╭─ DATA SECTION

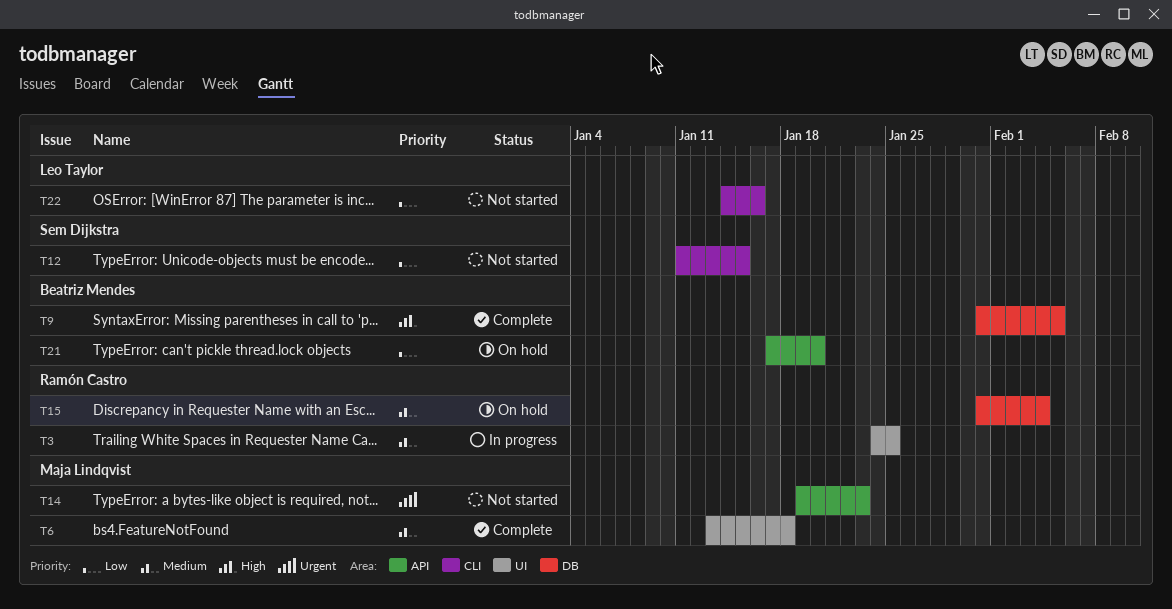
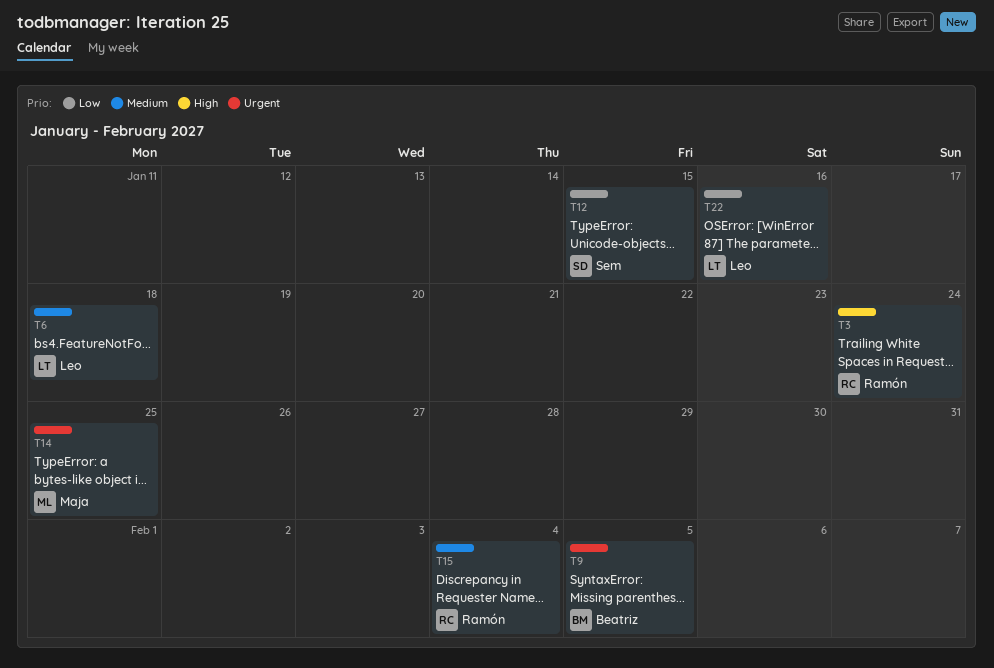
T3, priority: Medium -> High
T3, due: Jan 25 -> Jan 24
T6, owner: Maja Lindqvist -> Leo Taylor
T9, priority: High -> Urgent
T14, due: Jan 23 -> Jan 25
T21: present -> none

╰─

#### EXERCISE PROMPT
Write every record out again exactly, omitting the pictures they hold.

#### ANSWER SPACE
T3, priority: Medium -> High
T3, due: Jan 25 -> Jan 24
T6, owner: Maja Lindqvist -> Leo Taylor
T9, priority: High -> Urgent
T14, due: Jan 23 -> Jan 25
T21: present -> none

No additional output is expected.